Bayer agrees to pay $10 billion to settle RoundUp cancer cases

Bayer will have to pay between "$8.8 billion to $9.6 billion to resolve current Roundup lawsuits."


As a way to resolve thousands of Roundup cases, Bayer agreed to pay more than $10 billion in settlements. The company, which bought Monsanto, the maker of Roundup, in 2018, is being sued over herbicide dicamba as well as water contamination.
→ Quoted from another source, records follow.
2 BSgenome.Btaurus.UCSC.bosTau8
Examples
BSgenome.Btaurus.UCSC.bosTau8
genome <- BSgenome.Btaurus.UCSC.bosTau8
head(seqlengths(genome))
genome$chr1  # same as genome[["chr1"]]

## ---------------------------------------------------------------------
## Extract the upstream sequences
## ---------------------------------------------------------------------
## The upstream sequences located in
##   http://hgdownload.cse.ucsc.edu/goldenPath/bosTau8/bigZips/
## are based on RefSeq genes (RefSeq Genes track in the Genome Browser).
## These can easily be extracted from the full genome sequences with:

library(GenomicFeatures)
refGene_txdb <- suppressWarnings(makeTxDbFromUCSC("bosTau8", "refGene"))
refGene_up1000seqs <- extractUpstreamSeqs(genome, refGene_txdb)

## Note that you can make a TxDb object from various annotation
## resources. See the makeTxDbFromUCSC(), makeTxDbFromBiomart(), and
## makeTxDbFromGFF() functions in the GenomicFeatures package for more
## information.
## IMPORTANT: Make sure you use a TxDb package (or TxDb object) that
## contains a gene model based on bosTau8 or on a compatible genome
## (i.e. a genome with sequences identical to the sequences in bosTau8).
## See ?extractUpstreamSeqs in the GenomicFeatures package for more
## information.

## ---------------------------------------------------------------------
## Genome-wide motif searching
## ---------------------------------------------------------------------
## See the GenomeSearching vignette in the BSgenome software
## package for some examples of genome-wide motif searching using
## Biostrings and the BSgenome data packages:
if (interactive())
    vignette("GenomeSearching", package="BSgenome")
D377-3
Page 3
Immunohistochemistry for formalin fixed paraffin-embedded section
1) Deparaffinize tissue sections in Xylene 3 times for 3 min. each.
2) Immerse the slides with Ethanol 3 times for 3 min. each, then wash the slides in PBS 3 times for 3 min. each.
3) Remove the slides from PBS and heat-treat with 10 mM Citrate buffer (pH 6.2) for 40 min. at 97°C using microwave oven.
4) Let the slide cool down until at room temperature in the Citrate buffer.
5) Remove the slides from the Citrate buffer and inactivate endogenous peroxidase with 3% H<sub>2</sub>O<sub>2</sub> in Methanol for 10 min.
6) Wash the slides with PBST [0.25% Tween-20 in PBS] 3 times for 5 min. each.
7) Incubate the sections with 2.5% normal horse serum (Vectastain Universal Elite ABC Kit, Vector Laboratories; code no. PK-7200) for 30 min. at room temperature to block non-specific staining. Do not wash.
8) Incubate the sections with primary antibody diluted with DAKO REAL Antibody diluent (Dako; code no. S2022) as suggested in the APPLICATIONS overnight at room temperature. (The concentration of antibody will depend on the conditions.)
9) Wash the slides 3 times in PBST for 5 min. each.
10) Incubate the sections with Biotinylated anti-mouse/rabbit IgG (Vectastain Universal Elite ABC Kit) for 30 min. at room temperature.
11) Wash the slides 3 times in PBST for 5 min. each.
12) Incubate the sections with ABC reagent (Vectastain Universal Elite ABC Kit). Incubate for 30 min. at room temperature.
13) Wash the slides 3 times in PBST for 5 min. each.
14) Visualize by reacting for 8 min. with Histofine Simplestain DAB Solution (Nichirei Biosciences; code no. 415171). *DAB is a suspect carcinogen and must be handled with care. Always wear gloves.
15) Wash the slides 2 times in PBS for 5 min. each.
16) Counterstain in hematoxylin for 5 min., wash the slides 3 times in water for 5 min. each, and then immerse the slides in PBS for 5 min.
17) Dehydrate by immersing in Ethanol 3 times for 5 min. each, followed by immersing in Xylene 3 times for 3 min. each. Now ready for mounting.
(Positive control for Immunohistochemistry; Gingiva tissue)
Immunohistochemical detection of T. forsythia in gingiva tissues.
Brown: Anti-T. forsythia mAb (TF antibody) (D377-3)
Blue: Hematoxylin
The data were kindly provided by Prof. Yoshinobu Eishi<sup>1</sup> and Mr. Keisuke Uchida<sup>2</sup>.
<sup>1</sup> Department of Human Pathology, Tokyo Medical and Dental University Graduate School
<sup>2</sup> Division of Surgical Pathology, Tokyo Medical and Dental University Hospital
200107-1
The lawsuits claim Roundup’s active ingredient, glyphosate, caused the plaintiffs to develop cancer in most cases non-Hodgkin’s lymphoma. Bayer will have to pay between “$8.8 billion to $9.6 billion to resolve current Roundup lawsuits,” NPR reported. It will also settle cases filed by farmers over dicamba—a broad-spectrum herbicide that when sprayed, drifts into neighboring farms causing crop damage. One of the biggest dicamba claims is pending in the U.S. District Court for the Eastern District of Missouri, in which Bayer could be responsible for paying a total of “$400 million to resolve the multi-district litigation” for damaged crops from 2015-2020.
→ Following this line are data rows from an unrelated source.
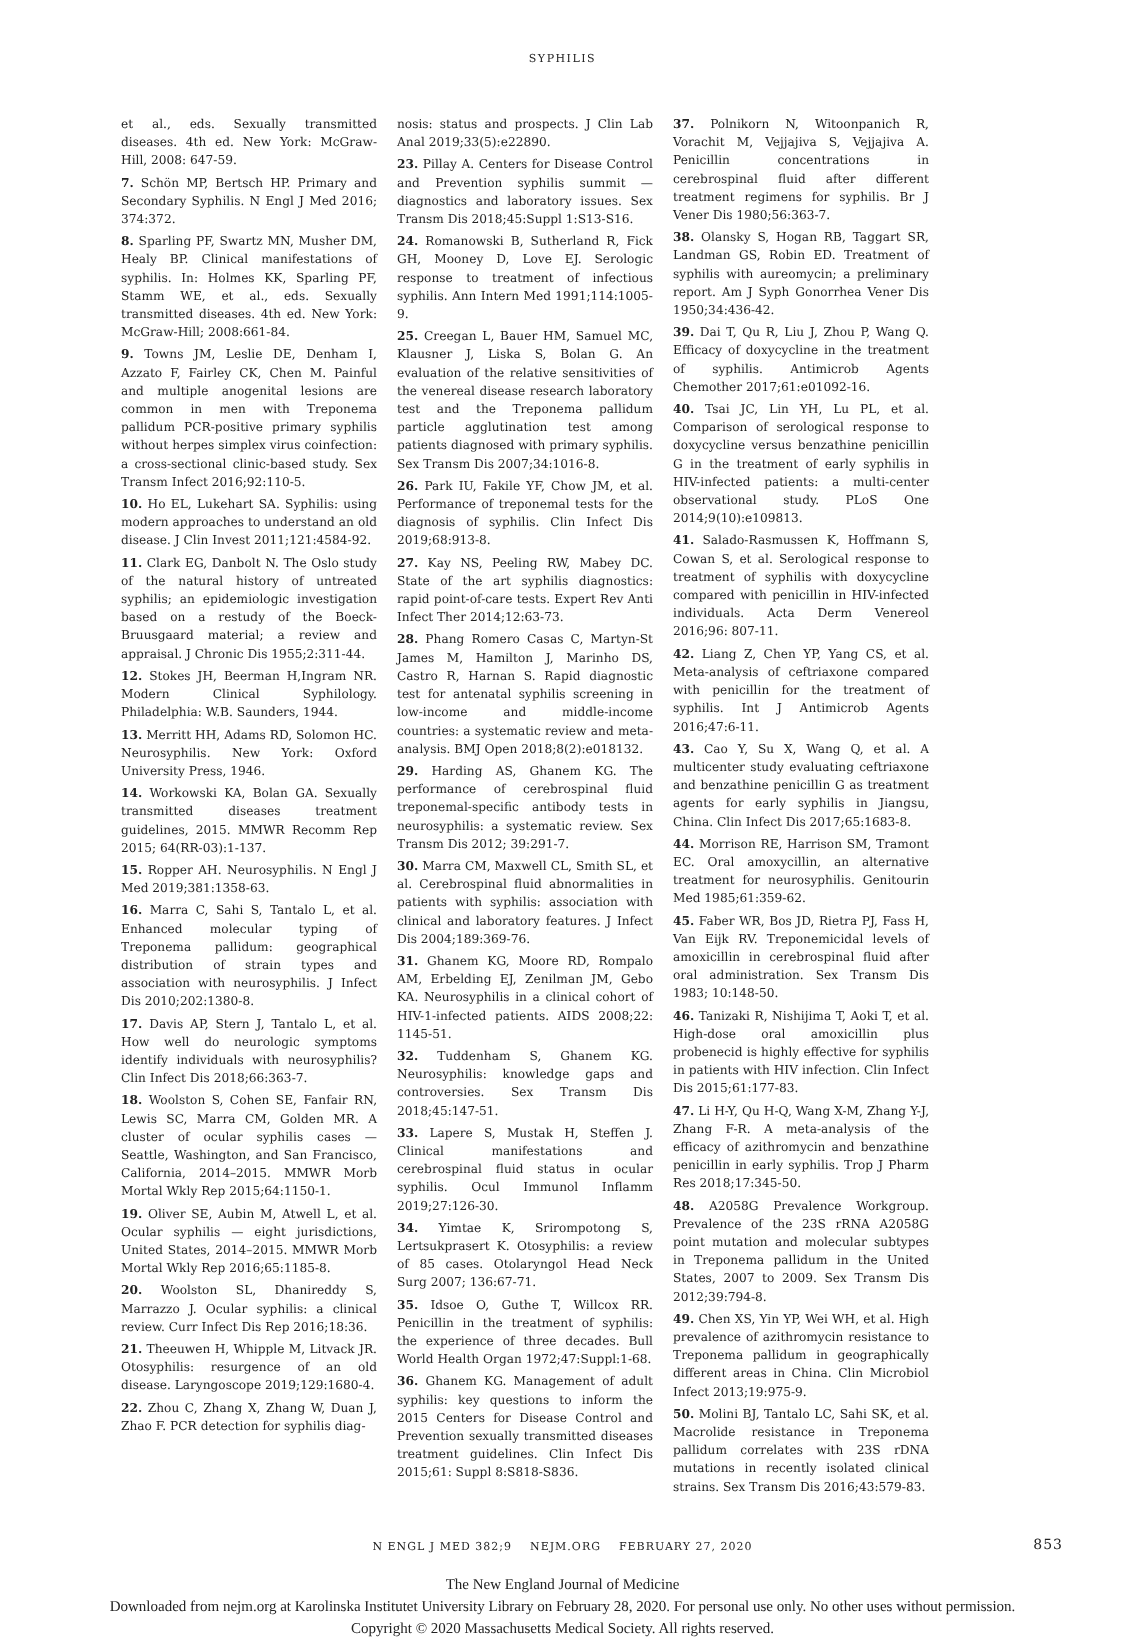SYPHILIS
et al., eds. Sexually transmitted diseases. 4th ed. New York: McGraw-Hill, 2008: 647-59.
7. Schön MP, Bertsch HP. Primary and Secondary Syphilis. N Engl J Med 2016; 374:372.
8. Sparling PF, Swartz MN, Musher DM, Healy BP. Clinical manifestations of syphilis. In: Holmes KK, Sparling PF, Stamm WE, et al., eds. Sexually transmitted diseases. 4th ed. New York: McGraw-Hill; 2008:661-84.
9. Towns JM, Leslie DE, Denham I, Azzato F, Fairley CK, Chen M. Painful and multiple anogenital lesions are common in men with Treponema pallidum PCR-positive primary syphilis without herpes simplex virus coinfection: a cross-sectional clinic-based study. Sex Transm Infect 2016;92:110-5.
10. Ho EL, Lukehart SA. Syphilis: using modern approaches to understand an old disease. J Clin Invest 2011;121:4584-92.
11. Clark EG, Danbolt N. The Oslo study of the natural history of untreated syphilis; an epidemiologic investigation based on a restudy of the Boeck-Bruusgaard material; a review and appraisal. J Chronic Dis 1955;2:311-44.
12. Stokes JH, Beerman H,Ingram NR. Modern Clinical Syphilology. Philadelphia: W.B. Saunders, 1944.
13. Merritt HH, Adams RD, Solomon HC. Neurosyphilis. New York: Oxford University Press, 1946.
14. Workowski KA, Bolan GA. Sexually transmitted diseases treatment guidelines, 2015. MMWR Recomm Rep 2015; 64(RR-03):1-137.
15. Ropper AH. Neurosyphilis. N Engl J Med 2019;381:1358-63.
16. Marra C, Sahi S, Tantalo L, et al. Enhanced molecular typing of Treponema pallidum: geographical distribution of strain types and association with neurosyphilis. J Infect Dis 2010;202:1380-8.
17. Davis AP, Stern J, Tantalo L, et al. How well do neurologic symptoms identify individuals with neurosyphilis? Clin Infect Dis 2018;66:363-7.
18. Woolston S, Cohen SE, Fanfair RN, Lewis SC, Marra CM, Golden MR. A cluster of ocular syphilis cases — Seattle, Washington, and San Francisco, California, 2014–2015. MMWR Morb Mortal Wkly Rep 2015;64:1150-1.
19. Oliver SE, Aubin M, Atwell L, et al. Ocular syphilis — eight jurisdictions, United States, 2014–2015. MMWR Morb Mortal Wkly Rep 2016;65:1185-8.
20. Woolston SL, Dhanireddy S, Marrazzo J. Ocular syphilis: a clinical review. Curr Infect Dis Rep 2016;18:36.
21. Theeuwen H, Whipple M, Litvack JR. Otosyphilis: resurgence of an old disease. Laryngoscope 2019;129:1680-4.
22. Zhou C, Zhang X, Zhang W, Duan J, Zhao F. PCR detection for syphilis diag-
nosis: status and prospects. J Clin Lab Anal 2019;33(5):e22890.
23. Pillay A. Centers for Disease Control and Prevention syphilis summit — diagnostics and laboratory issues. Sex Transm Dis 2018;45:Suppl 1:S13-S16.
24. Romanowski B, Sutherland R, Fick GH, Mooney D, Love EJ. Serologic response to treatment of infectious syphilis. Ann Intern Med 1991;114:1005-9.
25. Creegan L, Bauer HM, Samuel MC, Klausner J, Liska S, Bolan G. An evaluation of the relative sensitivities of the venereal disease research laboratory test and the Treponema pallidum particle agglutination test among patients diagnosed with primary syphilis. Sex Transm Dis 2007;34:1016-8.
26. Park IU, Fakile YF, Chow JM, et al. Performance of treponemal tests for the diagnosis of syphilis. Clin Infect Dis 2019;68:913-8.
27. Kay NS, Peeling RW, Mabey DC. State of the art syphilis diagnostics: rapid point-of-care tests. Expert Rev Anti Infect Ther 2014;12:63-73.
28. Phang Romero Casas C, Martyn-St James M, Hamilton J, Marinho DS, Castro R, Harnan S. Rapid diagnostic test for antenatal syphilis screening in low-income and middle-income countries: a systematic review and meta-analysis. BMJ Open 2018;8(2):e018132.
29. Harding AS, Ghanem KG. The performance of cerebrospinal fluid treponemal-specific antibody tests in neurosyphilis: a systematic review. Sex Transm Dis 2012; 39:291-7.
30. Marra CM, Maxwell CL, Smith SL, et al. Cerebrospinal fluid abnormalities in patients with syphilis: association with clinical and laboratory features. J Infect Dis 2004;189:369-76.
31. Ghanem KG, Moore RD, Rompalo AM, Erbelding EJ, Zenilman JM, Gebo KA. Neurosyphilis in a clinical cohort of HIV-1-infected patients. AIDS 2008;22: 1145-51.
32. Tuddenham S, Ghanem KG. Neurosyphilis: knowledge gaps and controversies. Sex Transm Dis 2018;45:147-51.
33. Lapere S, Mustak H, Steffen J. Clinical manifestations and cerebrospinal fluid status in ocular syphilis. Ocul Immunol Inflamm 2019;27:126-30.
34. Yimtae K, Srirompotong S, Lertsukprasert K. Otosyphilis: a review of 85 cases. Otolaryngol Head Neck Surg 2007; 136:67-71.
35. Idsoe O, Guthe T, Willcox RR. Penicillin in the treatment of syphilis: the experience of three decades. Bull World Health Organ 1972;47:Suppl:1-68.
36. Ghanem KG. Management of adult syphilis: key questions to inform the 2015 Centers for Disease Control and Prevention sexually transmitted diseases treatment guidelines. Clin Infect Dis 2015;61: Suppl 8:S818-S836.
37. Polnikorn N, Witoonpanich R, Vorachit M, Vejjajiva S, Vejjajiva A. Penicillin concentrations in cerebrospinal fluid after different treatment regimens for syphilis. Br J Vener Dis 1980;56:363-7.
38. Olansky S, Hogan RB, Taggart SR, Landman GS, Robin ED. Treatment of syphilis with aureomycin; a preliminary report. Am J Syph Gonorrhea Vener Dis 1950;34:436-42.
39. Dai T, Qu R, Liu J, Zhou P, Wang Q. Efficacy of doxycycline in the treatment of syphilis. Antimicrob Agents Chemother 2017;61:e01092-16.
40. Tsai JC, Lin YH, Lu PL, et al. Comparison of serological response to doxycycline versus benzathine penicillin G in the treatment of early syphilis in HIV-infected patients: a multi-center observational study. PLoS One 2014;9(10):e109813.
41. Salado-Rasmussen K, Hoffmann S, Cowan S, et al. Serological response to treatment of syphilis with doxycycline compared with penicillin in HIV-infected individuals. Acta Derm Venereol 2016;96: 807-11.
42. Liang Z, Chen YP, Yang CS, et al. Meta-analysis of ceftriaxone compared with penicillin for the treatment of syphilis. Int J Antimicrob Agents 2016;47:6-11.
43. Cao Y, Su X, Wang Q, et al. A multicenter study evaluating ceftriaxone and benzathine penicillin G as treatment agents for early syphilis in Jiangsu, China. Clin Infect Dis 2017;65:1683-8.
44. Morrison RE, Harrison SM, Tramont EC. Oral amoxycillin, an alternative treatment for neurosyphilis. Genitourin Med 1985;61:359-62.
45. Faber WR, Bos JD, Rietra PJ, Fass H, Van Eijk RV. Treponemicidal levels of amoxicillin in cerebrospinal fluid after oral administration. Sex Transm Dis 1983; 10:148-50.
46. Tanizaki R, Nishijima T, Aoki T, et al. High-dose oral amoxicillin plus probenecid is highly effective for syphilis in patients with HIV infection. Clin Infect Dis 2015;61:177-83.
47. Li H-Y, Qu H-Q, Wang X-M, Zhang Y-J, Zhang F-R. A meta-analysis of the efficacy of azithromycin and benzathine penicillin in early syphilis. Trop J Pharm Res 2018;17:345-50.
48. A2058G Prevalence Workgroup. Prevalence of the 23S rRNA A2058G point mutation and molecular subtypes in Treponema pallidum in the United States, 2007 to 2009. Sex Transm Dis 2012;39:794-8.
49. Chen XS, Yin YP, Wei WH, et al. High prevalence of azithromycin resistance to Treponema pallidum in geographically different areas in China. Clin Microbiol Infect 2013;19:975-9.
50. Molini BJ, Tantalo LC, Sahi SK, et al. Macrolide resistance in Treponema pallidum correlates with 23S rDNA mutations in recently isolated clinical strains. Sex Transm Dis 2016;43:579-83.
N ENGL J MED 382;9 NEJM.ORG FEBRUARY 27, 2020 853
The New England Journal of Medicine
Downloaded from nejm.org at Karolinska Institutet University Library on February 28, 2020. For personal use only. No other uses without permission.
Copyright © 2020 Massachusetts Medical Society. All rights reserved.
Regarding water contamination by PCBs, Bayer is likely to pay $650 million in local lawsuits and “$170 million to the attorneys-general of New Mexico, Washington and the District of Columbia,” NPR reported. The lawsuits say that while Monsanto halted the production of toxic PBCs in 1977 (the EPA banned the use of them in 1979), “they persist in the environment because they bind to sediments and soils” causing health risks from high exposure, State Impact Pennsylvania reported.
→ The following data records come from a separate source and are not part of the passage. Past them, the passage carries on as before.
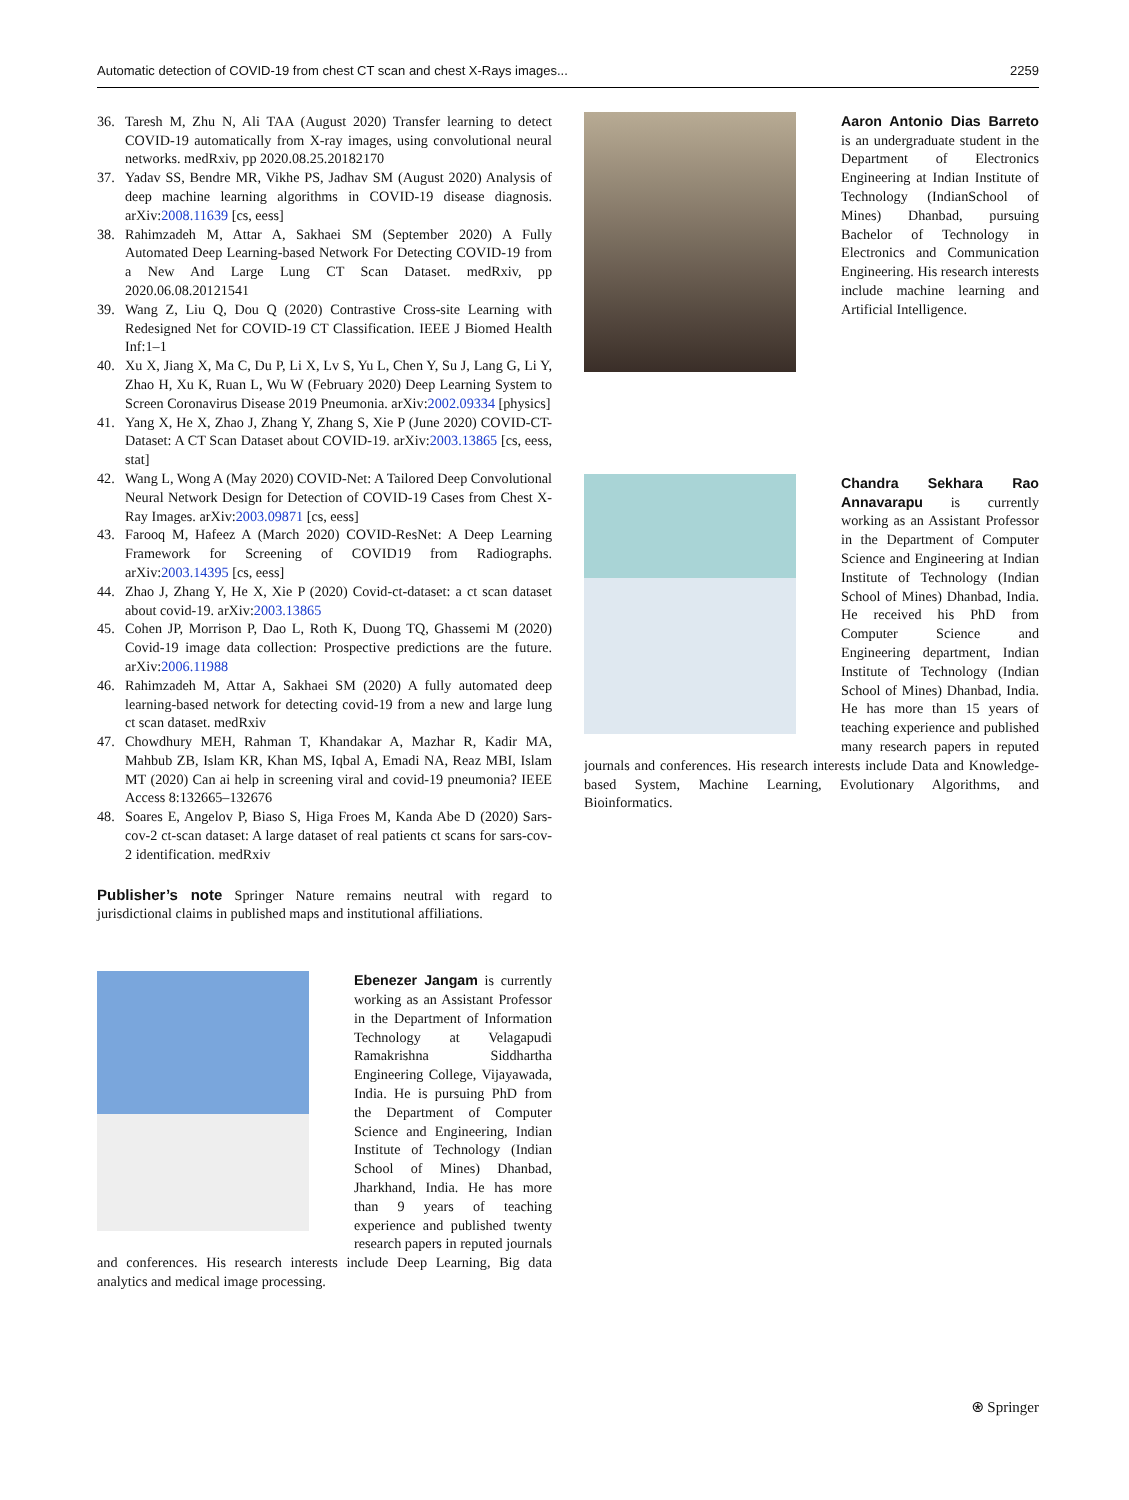Automatic detection of COVID-19 from chest CT scan and chest X-Rays images... 2259
36. Taresh M, Zhu N, Ali TAA (August 2020) Transfer learning to detect COVID-19 automatically from X-ray images, using convolutional neural networks. medRxiv, pp 2020.08.25.20182170
37. Yadav SS, Bendre MR, Vikhe PS, Jadhav SM (August 2020) Analysis of deep machine learning algorithms in COVID-19 disease diagnosis. arXiv:2008.11639 [cs, eess]
38. Rahimzadeh M, Attar A, Sakhaei SM (September 2020) A Fully Automated Deep Learning-based Network For Detecting COVID-19 from a New And Large Lung CT Scan Dataset. medRxiv, pp 2020.06.08.20121541
39. Wang Z, Liu Q, Dou Q (2020) Contrastive Cross-site Learning with Redesigned Net for COVID-19 CT Classification. IEEE J Biomed Health Inf:1–1
40. Xu X, Jiang X, Ma C, Du P, Li X, Lv S, Yu L, Chen Y, Su J, Lang G, Li Y, Zhao H, Xu K, Ruan L, Wu W (February 2020) Deep Learning System to Screen Coronavirus Disease 2019 Pneumonia. arXiv:2002.09334 [physics]
41. Yang X, He X, Zhao J, Zhang Y, Zhang S, Xie P (June 2020) COVID-CT-Dataset: A CT Scan Dataset about COVID-19. arXiv:2003.13865 [cs, eess, stat]
42. Wang L, Wong A (May 2020) COVID-Net: A Tailored Deep Convolutional Neural Network Design for Detection of COVID-19 Cases from Chest X-Ray Images. arXiv:2003.09871 [cs, eess]
43. Farooq M, Hafeez A (March 2020) COVID-ResNet: A Deep Learning Framework for Screening of COVID19 from Radiographs. arXiv:2003.14395 [cs, eess]
44. Zhao J, Zhang Y, He X, Xie P (2020) Covid-ct-dataset: a ct scan dataset about covid-19. arXiv:2003.13865
45. Cohen JP, Morrison P, Dao L, Roth K, Duong TQ, Ghassemi M (2020) Covid-19 image data collection: Prospective predictions are the future. arXiv:2006.11988
46. Rahimzadeh M, Attar A, Sakhaei SM (2020) A fully automated deep learning-based network for detecting covid-19 from a new and large lung ct scan dataset. medRxiv
47. Chowdhury MEH, Rahman T, Khandakar A, Mazhar R, Kadir MA, Mahbub ZB, Islam KR, Khan MS, Iqbal A, Emadi NA, Reaz MBI, Islam MT (2020) Can ai help in screening viral and covid-19 pneumonia? IEEE Access 8:132665–132676
48. Soares E, Angelov P, Biaso S, Higa Froes M, Kanda Abe D (2020) Sars-cov-2 ct-scan dataset: A large dataset of real patients ct scans for sars-cov-2 identification. medRxiv
Publisher’s note Springer Nature remains neutral with regard to jurisdictional claims in published maps and institutional affiliations.
Ebenezer Jangam is currently working as an Assistant Professor in the Department of Information Technology at Velagapudi Ramakrishna Siddhartha Engineering College, Vijayawada, India. He is pursuing PhD from the Department of Computer Science and Engineering, Indian Institute of Technology (Indian School of Mines) Dhanbad, Jharkhand, India. He has more than 9 years of teaching experience and published twenty research papers in reputed journals and conferences. His research interests include Deep Learning, Big data analytics and medical image processing.
Aaron Antonio Dias Barreto is an undergraduate student in the Department of Electronics Engineering at Indian Institute of Technology (IndianSchool of Mines) Dhanbad, pursuing Bachelor of Technology in Electronics and Communication Engineering. His research interests include machine learning and Artificial Intelligence.
Chandra Sekhara Rao Annavarapu is currently working as an Assistant Professor in the Department of Computer Science and Engineering at Indian Institute of Technology (Indian School of Mines) Dhanbad, India. He received his PhD from Computer Science and Engineering department, Indian Institute of Technology (Indian School of Mines) Dhanbad, India. He has more than 15 years of teaching experience and published many research papers in reputed journals and conferences. His research interests include Data and Knowledge-based System, Machine Learning, Evolutionary Algorithms, and Bioinformatics.
⍟ Springer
While different parts of the deal are still currently pending court approval, overall, the settlement does not cover three cases that have already gone to trial and could face appeals.

Werner Baumann, CEO of Bayer, said the decision will “return the conversation about the safety and utility of glyphosate-based herbicides to the scientific and regulatory arena and to the full body of science.”

In 2015, the World Health Organization’s International Agency for Research on Cancer said glyphosate was “probably carcinogenic to humans.”